I have checked the pseudo code in the paper that performs a gradient step like sampling plus sgd. I feel that it's a little bit similar to contrastive divergence for the products of experts model, but I'm not sure. I'm not very familiar with PGM, do you have any reference about this?

Thanks!

ajratner commented 7 years ago

Hi @dolphin-zs ,

Thanks for the interest, and sorry for the delayed response!

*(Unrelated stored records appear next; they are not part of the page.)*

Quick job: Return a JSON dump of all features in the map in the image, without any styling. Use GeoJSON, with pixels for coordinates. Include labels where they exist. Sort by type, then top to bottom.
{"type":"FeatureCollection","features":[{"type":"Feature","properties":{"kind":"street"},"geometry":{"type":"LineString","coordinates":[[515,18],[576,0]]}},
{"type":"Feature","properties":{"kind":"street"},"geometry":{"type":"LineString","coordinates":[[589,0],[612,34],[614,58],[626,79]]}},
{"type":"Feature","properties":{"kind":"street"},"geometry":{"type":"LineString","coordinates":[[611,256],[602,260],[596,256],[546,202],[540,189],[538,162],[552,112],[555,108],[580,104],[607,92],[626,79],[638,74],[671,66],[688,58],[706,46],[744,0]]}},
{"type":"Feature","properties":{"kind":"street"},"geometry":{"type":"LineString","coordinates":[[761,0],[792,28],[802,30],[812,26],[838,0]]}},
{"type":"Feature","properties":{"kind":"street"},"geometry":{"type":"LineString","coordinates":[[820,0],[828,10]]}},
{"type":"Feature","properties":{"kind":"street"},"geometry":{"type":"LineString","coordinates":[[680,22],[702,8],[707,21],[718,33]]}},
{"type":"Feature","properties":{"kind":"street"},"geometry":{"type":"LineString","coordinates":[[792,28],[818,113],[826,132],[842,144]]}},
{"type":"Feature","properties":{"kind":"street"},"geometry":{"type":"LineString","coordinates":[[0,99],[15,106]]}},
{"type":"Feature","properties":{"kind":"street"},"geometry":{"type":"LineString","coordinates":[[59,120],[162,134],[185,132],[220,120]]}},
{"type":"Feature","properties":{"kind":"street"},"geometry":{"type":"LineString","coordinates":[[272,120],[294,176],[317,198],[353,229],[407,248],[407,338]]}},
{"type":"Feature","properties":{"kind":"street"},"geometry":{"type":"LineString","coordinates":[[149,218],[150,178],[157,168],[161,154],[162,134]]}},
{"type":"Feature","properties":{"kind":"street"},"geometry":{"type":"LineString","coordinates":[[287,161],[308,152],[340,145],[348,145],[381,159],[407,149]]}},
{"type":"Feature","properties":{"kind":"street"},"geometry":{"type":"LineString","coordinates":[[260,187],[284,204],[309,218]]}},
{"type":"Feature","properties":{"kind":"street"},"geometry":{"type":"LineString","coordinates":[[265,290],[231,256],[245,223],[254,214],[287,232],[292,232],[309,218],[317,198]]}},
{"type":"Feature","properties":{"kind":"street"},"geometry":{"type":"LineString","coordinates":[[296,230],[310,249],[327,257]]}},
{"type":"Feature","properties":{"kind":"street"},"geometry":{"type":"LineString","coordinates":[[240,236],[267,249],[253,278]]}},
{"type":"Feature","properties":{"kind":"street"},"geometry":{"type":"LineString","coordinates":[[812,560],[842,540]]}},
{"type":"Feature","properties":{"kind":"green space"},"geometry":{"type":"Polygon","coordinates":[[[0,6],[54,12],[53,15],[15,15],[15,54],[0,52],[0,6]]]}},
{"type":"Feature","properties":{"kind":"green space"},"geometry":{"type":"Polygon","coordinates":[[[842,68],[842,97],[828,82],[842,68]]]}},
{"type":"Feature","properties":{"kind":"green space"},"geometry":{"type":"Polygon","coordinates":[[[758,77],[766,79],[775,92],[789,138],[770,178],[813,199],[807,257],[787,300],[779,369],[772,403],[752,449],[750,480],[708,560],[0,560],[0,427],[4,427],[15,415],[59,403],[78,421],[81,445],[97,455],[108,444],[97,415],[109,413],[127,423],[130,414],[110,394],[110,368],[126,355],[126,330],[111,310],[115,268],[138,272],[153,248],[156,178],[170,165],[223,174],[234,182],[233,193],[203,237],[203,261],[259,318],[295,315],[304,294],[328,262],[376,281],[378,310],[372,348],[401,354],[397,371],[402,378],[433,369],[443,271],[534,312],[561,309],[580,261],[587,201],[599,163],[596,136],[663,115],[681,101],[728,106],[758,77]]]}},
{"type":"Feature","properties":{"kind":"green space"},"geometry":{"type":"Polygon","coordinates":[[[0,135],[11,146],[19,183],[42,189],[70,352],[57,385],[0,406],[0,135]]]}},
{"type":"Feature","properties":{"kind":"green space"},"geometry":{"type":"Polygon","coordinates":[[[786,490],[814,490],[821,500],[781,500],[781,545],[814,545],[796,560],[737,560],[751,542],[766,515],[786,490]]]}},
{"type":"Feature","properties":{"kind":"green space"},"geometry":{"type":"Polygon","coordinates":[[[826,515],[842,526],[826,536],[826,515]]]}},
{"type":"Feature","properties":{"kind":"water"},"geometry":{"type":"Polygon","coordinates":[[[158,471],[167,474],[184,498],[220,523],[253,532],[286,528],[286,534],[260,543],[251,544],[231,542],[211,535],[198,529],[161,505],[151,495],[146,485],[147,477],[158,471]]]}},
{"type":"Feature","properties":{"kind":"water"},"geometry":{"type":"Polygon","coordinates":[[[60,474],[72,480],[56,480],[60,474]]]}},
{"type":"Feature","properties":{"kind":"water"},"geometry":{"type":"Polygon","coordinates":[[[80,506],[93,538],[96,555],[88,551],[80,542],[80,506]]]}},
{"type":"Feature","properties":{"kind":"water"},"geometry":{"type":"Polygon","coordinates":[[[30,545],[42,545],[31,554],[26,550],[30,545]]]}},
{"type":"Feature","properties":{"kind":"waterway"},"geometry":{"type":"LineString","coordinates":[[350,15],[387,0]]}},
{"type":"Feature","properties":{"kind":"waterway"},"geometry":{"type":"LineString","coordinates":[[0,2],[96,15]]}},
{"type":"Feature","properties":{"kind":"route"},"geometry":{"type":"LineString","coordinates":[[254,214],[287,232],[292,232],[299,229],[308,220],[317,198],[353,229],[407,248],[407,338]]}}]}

Numbskull is used as the learning & inference engine in Snorkel to do Gibbs sampling and stochastic gradient descent for learning the generative label model in snorkel (the GenerativeModel class; represented as a factor graph). We indeed interleave Gibbs sampling and SGD steps, which is very similar to contrastive divergence; you can check out one of our latest papers for slightly more detail here: https://github.com/HazyResearch/numbskull.

Overall, a great reference for PGMs more broadly is the Koller and Friedman textbook. Hope this helps!

-Alex

shun-zheng commented 7 years ago

Hi @ajratner ,

Thanks for your reply! Indeed I plan to learn more about PGM by the textbook of Koller and Friedman. You seems to mention that numbskull has relevant papers? But I haven't found them on the github page of numbskull, haven't them been published yet?

Thanks! -Shun

ajratner commented 7 years ago

No papers for Numbskull yet but we'll post everything to the snorkel.stanford.edu page whenever stuff comes out!

shun-zheng commented 7 years ago

Thanks very much, and looking forward to your new breakthroughs!

shun-zheng commented 7 years ago

Hi @ajratner ,

I find that this paper of your group has properly addressed my questions, which states details about the learning process. I think others interested in details about the denoising generative model may find it to be useful too.

Thanks for your kind reply. -Shun

ajratner commented 7 years ago

Great to hear!

ajratner commented 6 years ago

Closing but will be accessible via the Q&A link!